Писатель нашел удивительный и едва ли не единственный способ изобразить фашиста так, чтобы он выглядел как живой, противоречивый и привлекательный человек, оставаясь историческим злодеем.
Этот способ связан с устремленным на героя взглядом женщины — сестры, жены, любовницы… — влюбленного судии, очень пристрастного и строгого.
Второе раннее преступление фашиста — разрушение самого себя, понятно, что внутреннее, но и физическое, прямо телесное тоже. Герои постоянно корчатся от боли. Мы почти ощущаем, как разваливаются их тела. Любой гуманист, самого разного толка, может быть доволен, читая роман Съяновой. Пожалеть страдающего преступника — то, к чему мы после тысячелетия христианства, наверное, уже можем подняться.

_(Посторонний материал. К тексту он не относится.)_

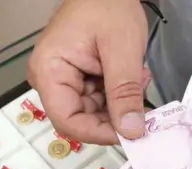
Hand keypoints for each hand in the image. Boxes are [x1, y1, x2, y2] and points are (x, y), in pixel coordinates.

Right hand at [27, 0, 149, 144]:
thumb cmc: (109, 6)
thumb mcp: (122, 50)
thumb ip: (125, 93)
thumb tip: (131, 132)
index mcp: (49, 72)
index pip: (67, 121)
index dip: (98, 134)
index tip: (130, 134)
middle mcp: (49, 80)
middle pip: (80, 119)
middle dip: (114, 116)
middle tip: (142, 101)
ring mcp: (62, 79)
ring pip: (92, 112)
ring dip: (120, 104)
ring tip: (139, 78)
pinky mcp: (76, 78)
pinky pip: (97, 99)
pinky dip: (118, 94)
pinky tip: (132, 76)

Но доволен и тот, кто думает только о жертвах фашизма и ни на какое сочувствие преступнику не согласен. Фашиста не в будущем (о чем мы знаем и помним, читая роман) ждет наказание, не в предстоящей катастрофе и поражении или в суде и разной степени приговоре, он наказан уже здесь и сейчас, сразу и сполна — и никакой Нюрнберг с этим не может сравниться: его жизнь превращается в постоянный и неуклонно творящийся ад.
*
Этот ад, с «мильоном терзаний» моральных и физических, парадоксально более всего и привязывает героя, Гесса или Лея, Гитлера или Геббельса, к их борьбе и деятельности, которыми ад и вызван. Ад их в себе и держит. Психологически это очень понятно. Уже слишком много вытерпел герой и с каждым новым шагом терпит все больше. Это «вытерпленное» накапливается и, значит, крепнет связь с адом. Замкнутый круг. Неужели все бросить и все муки были зря? Чем больше мук, тем невыносимее мысль об этом «зря» и об этом «бросить».

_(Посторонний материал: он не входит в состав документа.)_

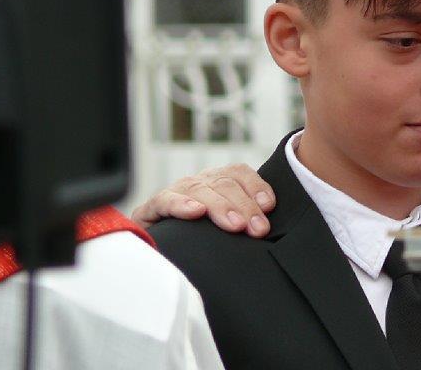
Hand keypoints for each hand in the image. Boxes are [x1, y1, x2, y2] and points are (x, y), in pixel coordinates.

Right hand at [131, 163, 275, 236]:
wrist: (154, 246)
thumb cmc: (197, 238)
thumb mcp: (225, 227)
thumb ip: (246, 222)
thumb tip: (268, 230)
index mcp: (217, 182)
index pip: (239, 173)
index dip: (256, 186)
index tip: (269, 206)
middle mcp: (198, 183)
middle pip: (224, 184)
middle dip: (245, 206)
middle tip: (258, 228)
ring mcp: (175, 193)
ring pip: (200, 190)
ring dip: (220, 207)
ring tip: (236, 225)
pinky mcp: (151, 209)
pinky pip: (166, 201)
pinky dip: (181, 205)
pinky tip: (196, 212)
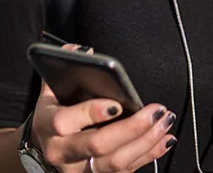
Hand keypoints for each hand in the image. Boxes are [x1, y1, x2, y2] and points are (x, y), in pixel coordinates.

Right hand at [32, 49, 175, 171]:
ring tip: (164, 121)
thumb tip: (81, 51)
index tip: (117, 103)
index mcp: (48, 126)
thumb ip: (63, 71)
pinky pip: (127, 170)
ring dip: (145, 141)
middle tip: (155, 111)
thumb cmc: (54, 115)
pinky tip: (165, 138)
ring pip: (116, 162)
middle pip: (98, 145)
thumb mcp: (51, 93)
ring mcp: (80, 170)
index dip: (91, 113)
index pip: (64, 122)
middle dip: (130, 128)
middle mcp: (63, 152)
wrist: (47, 150)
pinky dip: (150, 154)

Есть и другая сторона. Все эти муки и страдания, в которых никто не виноват, кроме самого героя, чаруют и сами по себе. Создается впечатление, что герой их к себе призывает. Чудовищные приступы болей и головокружений, накатывающие волны слабости, чередование болезненного возбуждения, как перед эпилептическим припадком, и депрессии… требуют невероятных сил. Кажется, что обыкновенный человек всего этого не выдержит. Все эти боли и припадки герою словно бы нужны, чтобы превратить его в страдающего полубога. Известный персонаж и популярный миф. За постоянно носимое в себе невероятное страдание, кажется, и любят съяновских фашистов их женщины, а не за ораторские или литературные способности.

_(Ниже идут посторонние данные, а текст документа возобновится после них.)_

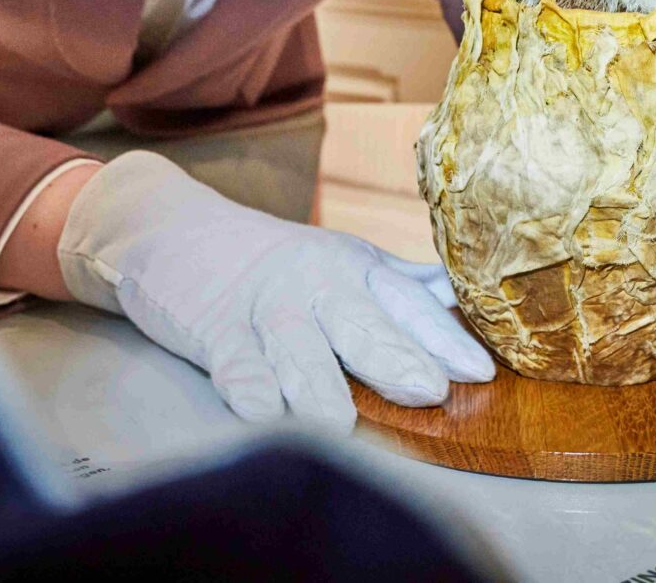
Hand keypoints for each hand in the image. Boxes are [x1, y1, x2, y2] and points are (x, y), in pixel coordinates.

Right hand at [56, 151, 494, 430]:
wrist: (176, 231)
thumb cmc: (277, 260)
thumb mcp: (347, 261)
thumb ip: (406, 286)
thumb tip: (472, 299)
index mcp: (356, 270)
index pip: (408, 303)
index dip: (443, 336)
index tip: (479, 369)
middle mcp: (316, 288)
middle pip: (360, 325)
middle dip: (393, 357)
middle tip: (427, 389)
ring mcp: (265, 312)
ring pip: (298, 352)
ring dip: (319, 387)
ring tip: (343, 424)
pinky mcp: (216, 334)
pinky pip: (236, 367)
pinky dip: (249, 391)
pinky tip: (265, 415)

В романе Елены Съяновой очень важна «авиационная» тема — и в следующих частях эпопеи она только усилится. Тема эта оправдана художественно еще более, чем исторически. «Летчик и самолет» как единое целое становится центральной метафорой в восприятии героями себя и мира.
Лей и Гесс, и правда, были летчиками. Присоединим к ним также Геринга. Три летчика в верхушке Третьего Рейха — это уже производит некоторое впечатление. Но этого, конечно, ничтожно мало, чтобы говорить о каких-то летательных, авиационных истоках немецкого фашизма. Можно, правда, вспомнить и почти стилизованную под летную эсэсовскую форму, и «птичку» как непременный ее атрибут, и очарованность небом — преувеличенную гордость авиацией. Но мы имеем дело с романом, и в романе особенная психология и своеобразный опыт летчика только объясняют отношение фашиста с миром и собой.
Летчики Рудольф Гесс или Роберт Лей были участниками Первой мировой войны и пережили немецкий позор. Они были унижены, но не запачканы — в прямом смысле: землей, кровью, как воевавшие в других родах войск. Взгляд летчика на войну — сверху Это сочетание общей со всеми униженности и не совсем обычной незапачканности формировало черту характера, необходимую «вождю». Эту черту можно назвать чувством собственного достоинства, а можно — самоуверенностью.